* _EXERCISES_:
1. Echo everything from "ConstantEvaluator::swizzle: Handle vector concatenation and" down to "nested two deep." in the swizzle commit diff, copying it character for character.
2. Pick up the swizzle commit diff immediately after its final line and write what comes next.

* _SELECTED PASSAGE_:
····················

ConstantEvaluator::swizzle: Handle vector concatenation and indexing (#2485)

* ConstantEvaluator::swizzle: Handle vector concatenation, indexing.

* Handle vector Compose expressions nested two deep.

* Move `flatten_compose` to `proc`, and make it a free function.

* [spv-out] Ensure that we flatten Compose for OpConstantCompose.

src/back/spv/block.rs

@@ -243,21 +243,24 @@ impl<'w> BlockContext<'w> {
                 self.writer.constant_ids[init.index()]
             }
             crate::Expression::ZeroValue(_) => self.writer.get_constant_null(result_type_id),
-            crate::Expression::Compose {
-                ty: _,
-                ref components,
-            } => {
+            crate::Expression::Compose { ty, ref components } => {
                 self.temp_list.clear();
-                for &component in components {
-                    self.temp_list.push(self.cached[component]);
-                }
-
                 if self.ir_function.expressions.is_const(expr_handle) {
-                    let ty = self
-                        .writer
-                        .get_expression_lookup_type(&self.fun_info[expr_handle].ty);
-                    self.writer.get_constant_composite(ty, &self.temp_list)

····················

* _RECORD LIST_:

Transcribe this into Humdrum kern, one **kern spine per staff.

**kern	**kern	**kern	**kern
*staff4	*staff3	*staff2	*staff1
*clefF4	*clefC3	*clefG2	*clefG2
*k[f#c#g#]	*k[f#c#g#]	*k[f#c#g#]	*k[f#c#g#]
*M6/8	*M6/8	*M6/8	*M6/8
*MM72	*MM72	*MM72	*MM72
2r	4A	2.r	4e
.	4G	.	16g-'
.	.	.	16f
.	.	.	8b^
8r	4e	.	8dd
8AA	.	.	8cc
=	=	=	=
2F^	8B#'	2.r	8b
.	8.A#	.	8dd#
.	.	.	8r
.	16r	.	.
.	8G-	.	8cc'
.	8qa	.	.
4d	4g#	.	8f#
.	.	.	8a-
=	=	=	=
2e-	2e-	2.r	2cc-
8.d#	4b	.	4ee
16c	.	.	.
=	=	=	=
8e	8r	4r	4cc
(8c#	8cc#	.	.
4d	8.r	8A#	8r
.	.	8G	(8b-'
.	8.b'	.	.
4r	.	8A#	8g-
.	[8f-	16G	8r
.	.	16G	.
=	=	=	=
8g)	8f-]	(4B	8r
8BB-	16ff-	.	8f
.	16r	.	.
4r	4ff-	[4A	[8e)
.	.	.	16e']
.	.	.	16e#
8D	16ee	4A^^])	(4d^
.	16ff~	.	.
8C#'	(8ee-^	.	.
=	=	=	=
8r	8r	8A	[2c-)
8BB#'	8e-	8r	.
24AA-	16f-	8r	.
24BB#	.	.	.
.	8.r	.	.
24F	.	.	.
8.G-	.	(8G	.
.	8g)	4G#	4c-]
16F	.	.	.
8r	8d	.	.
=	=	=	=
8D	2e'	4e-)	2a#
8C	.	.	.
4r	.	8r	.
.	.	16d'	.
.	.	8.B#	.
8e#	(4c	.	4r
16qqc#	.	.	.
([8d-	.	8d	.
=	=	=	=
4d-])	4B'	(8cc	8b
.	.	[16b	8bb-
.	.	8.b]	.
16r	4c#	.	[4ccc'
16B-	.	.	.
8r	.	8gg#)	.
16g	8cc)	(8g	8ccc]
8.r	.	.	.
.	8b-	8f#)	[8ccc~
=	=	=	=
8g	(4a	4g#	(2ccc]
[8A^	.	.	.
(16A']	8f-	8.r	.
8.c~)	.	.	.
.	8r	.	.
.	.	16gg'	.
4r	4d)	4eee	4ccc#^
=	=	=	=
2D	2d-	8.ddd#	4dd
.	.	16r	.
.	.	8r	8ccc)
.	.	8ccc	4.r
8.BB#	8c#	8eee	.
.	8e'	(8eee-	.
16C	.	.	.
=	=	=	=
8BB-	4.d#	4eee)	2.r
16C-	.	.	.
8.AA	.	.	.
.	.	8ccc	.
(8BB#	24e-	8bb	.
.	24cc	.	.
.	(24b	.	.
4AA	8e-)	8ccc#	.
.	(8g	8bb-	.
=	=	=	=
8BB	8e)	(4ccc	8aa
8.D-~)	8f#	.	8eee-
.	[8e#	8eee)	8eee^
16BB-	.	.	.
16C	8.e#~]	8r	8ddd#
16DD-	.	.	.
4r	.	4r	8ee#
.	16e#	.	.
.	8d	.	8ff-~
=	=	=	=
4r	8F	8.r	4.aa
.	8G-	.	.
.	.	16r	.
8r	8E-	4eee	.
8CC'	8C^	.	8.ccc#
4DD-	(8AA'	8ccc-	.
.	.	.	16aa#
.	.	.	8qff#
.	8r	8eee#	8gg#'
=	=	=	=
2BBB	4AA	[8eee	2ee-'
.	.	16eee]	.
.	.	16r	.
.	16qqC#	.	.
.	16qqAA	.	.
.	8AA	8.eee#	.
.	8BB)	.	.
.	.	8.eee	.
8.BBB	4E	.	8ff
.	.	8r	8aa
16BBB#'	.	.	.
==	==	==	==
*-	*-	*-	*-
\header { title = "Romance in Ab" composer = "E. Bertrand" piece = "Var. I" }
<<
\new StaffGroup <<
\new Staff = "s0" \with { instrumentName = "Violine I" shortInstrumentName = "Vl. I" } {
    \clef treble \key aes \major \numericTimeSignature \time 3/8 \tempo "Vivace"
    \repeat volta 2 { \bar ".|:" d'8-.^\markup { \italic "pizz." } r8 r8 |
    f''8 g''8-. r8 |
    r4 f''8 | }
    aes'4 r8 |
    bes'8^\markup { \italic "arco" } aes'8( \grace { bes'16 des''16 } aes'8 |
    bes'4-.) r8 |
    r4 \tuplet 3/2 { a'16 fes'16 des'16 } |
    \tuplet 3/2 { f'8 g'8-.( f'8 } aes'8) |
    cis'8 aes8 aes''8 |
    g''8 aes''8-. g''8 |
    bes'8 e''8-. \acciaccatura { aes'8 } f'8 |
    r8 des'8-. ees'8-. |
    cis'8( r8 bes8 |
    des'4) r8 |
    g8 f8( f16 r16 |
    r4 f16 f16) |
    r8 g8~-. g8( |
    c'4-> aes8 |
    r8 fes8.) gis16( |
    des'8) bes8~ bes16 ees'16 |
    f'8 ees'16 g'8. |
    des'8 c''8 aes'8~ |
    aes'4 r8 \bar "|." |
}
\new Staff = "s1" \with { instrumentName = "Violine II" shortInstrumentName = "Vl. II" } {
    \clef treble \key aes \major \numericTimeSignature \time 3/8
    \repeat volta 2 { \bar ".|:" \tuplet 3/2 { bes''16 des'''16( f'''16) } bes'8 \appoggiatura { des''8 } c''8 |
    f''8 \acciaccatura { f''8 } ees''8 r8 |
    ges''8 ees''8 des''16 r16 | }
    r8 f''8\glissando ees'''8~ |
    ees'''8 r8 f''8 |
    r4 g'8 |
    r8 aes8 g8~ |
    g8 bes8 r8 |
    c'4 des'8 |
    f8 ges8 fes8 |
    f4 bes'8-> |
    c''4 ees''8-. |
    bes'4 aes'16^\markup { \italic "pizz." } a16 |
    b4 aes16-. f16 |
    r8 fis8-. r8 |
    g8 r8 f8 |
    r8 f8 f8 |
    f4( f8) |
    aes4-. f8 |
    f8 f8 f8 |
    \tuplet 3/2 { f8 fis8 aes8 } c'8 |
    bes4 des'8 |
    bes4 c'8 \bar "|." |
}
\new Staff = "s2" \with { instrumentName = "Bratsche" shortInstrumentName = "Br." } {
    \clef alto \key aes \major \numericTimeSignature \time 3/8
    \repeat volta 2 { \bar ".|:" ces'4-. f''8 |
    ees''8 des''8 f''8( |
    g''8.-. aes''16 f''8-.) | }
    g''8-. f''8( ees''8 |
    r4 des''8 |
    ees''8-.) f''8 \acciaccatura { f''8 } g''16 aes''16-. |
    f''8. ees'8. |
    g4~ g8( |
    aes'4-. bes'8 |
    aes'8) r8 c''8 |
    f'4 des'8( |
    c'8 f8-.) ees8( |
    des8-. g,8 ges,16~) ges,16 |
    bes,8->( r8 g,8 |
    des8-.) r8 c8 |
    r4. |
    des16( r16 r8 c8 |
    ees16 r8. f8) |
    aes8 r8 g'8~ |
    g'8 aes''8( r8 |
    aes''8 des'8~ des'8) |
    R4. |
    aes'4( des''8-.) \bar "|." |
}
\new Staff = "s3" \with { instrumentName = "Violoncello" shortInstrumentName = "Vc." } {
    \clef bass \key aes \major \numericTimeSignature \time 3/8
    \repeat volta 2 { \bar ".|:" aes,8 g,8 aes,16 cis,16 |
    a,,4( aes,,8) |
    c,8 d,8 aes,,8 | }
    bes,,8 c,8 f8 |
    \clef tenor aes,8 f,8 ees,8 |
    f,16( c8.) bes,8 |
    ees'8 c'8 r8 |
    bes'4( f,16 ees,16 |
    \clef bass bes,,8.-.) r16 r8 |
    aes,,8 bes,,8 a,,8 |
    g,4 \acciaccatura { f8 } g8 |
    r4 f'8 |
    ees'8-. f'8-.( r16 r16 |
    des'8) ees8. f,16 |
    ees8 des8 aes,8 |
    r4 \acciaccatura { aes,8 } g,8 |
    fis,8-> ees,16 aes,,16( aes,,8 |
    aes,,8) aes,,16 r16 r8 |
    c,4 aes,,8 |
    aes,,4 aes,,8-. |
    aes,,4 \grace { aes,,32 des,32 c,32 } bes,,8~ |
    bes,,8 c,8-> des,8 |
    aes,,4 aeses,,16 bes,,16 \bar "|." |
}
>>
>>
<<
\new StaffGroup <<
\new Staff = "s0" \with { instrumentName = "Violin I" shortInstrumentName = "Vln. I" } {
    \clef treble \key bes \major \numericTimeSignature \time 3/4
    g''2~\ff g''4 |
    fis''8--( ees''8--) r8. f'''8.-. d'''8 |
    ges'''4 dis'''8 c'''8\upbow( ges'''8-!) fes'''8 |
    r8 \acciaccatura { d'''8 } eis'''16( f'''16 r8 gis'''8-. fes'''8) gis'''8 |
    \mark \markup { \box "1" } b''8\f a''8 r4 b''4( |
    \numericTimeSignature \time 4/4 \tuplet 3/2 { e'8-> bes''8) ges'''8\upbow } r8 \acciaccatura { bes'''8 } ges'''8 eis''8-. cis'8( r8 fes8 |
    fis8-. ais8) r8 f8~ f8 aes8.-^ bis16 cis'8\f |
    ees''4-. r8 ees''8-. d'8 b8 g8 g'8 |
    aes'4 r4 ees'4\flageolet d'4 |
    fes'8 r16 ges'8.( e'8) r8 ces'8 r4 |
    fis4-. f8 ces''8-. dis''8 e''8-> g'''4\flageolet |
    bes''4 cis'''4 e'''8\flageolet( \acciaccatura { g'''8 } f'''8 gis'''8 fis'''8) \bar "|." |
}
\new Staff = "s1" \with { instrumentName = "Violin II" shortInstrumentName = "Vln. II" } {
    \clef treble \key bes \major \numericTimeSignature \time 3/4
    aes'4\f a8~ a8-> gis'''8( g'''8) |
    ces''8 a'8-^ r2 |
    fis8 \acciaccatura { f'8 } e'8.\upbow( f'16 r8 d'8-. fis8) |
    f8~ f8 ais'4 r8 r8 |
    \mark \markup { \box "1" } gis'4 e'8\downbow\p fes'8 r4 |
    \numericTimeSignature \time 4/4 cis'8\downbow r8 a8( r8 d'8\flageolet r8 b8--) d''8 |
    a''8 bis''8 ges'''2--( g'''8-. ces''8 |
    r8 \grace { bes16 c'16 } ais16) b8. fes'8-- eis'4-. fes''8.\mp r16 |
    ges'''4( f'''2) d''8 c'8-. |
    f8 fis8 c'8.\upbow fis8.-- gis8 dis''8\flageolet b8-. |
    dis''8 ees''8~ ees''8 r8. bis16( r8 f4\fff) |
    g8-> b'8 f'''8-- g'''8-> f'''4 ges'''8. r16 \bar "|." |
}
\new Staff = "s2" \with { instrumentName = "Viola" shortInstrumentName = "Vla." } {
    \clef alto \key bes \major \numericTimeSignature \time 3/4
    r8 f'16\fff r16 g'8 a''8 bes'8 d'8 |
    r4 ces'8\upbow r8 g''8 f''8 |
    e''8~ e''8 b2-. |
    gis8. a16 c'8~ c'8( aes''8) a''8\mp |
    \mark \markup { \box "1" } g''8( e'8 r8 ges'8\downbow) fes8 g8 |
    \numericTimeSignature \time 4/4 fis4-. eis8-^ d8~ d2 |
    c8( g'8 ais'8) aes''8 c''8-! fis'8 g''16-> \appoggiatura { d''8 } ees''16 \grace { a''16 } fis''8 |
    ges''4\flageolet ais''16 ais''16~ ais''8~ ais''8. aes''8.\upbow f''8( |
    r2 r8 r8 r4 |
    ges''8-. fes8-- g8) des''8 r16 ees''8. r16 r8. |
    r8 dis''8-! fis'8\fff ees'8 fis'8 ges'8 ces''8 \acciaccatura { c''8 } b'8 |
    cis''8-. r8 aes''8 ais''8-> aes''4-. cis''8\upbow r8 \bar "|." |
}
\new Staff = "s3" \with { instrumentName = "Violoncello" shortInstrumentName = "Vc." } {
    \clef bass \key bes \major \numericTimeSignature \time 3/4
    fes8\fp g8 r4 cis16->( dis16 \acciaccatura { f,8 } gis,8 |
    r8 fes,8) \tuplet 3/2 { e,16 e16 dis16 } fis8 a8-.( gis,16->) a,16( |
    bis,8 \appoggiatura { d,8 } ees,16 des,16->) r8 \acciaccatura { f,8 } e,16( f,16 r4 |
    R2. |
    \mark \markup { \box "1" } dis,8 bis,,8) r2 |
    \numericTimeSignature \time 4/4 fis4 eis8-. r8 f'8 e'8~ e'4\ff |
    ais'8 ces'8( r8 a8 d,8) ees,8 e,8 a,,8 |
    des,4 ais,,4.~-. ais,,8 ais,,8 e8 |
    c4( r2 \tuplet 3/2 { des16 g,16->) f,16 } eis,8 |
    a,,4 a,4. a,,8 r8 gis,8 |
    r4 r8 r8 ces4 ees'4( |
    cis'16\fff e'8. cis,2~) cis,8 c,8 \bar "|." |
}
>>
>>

····················

* _ANSWERS IN ORDER_:
1.
ConstantEvaluator::swizzle: Handle vector concatenation and indexing (#2485)

* ConstantEvaluator::swizzle: Handle vector concatenation, indexing.

* Handle vector Compose expressions nested two deep.

2.
+                    self.temp_list.extend(
+                        crate::proc::flatten_compose(
+                            ty,
+                            components,
+                            &self.ir_function.expressions,
+                            &self.ir_module.types,
+                        )
+                        .map(|component| self.cached[component]),
+                    );
+                    self.writer
+                        .get_constant_composite(LookupType::Handle(ty), &self.temp_list)
                 } else {
+                    self.temp_list
+                        .extend(components.iter().map(|&component| self.cached[component]));
+
                     let id = self.gen_id();
                     block.body.push(Instruction::composite_construct(
                         result_type_id,

src/back/spv/writer.rs

@@ -1269,10 +1269,14 @@ impl Writer {
                 self.get_constant_null(type_id)
             }
             crate::Expression::Compose { ty, ref components } => {
-                let component_ids: Vec<_> = components
-                    .iter()
-                    .map(|component| self.constant_ids[component.index()])
-                    .collect();
+                let component_ids: Vec<_> = crate::proc::flatten_compose(
+                    ty,
+                    components,
+                    &ir_module.const_expressions,
+                    &ir_module.types,
+                )
+                .map(|component| self.constant_ids[component.index()])
+                .collect();
                 self.get_constant_composite(LookupType::Handle(ty), component_ids.as_slice())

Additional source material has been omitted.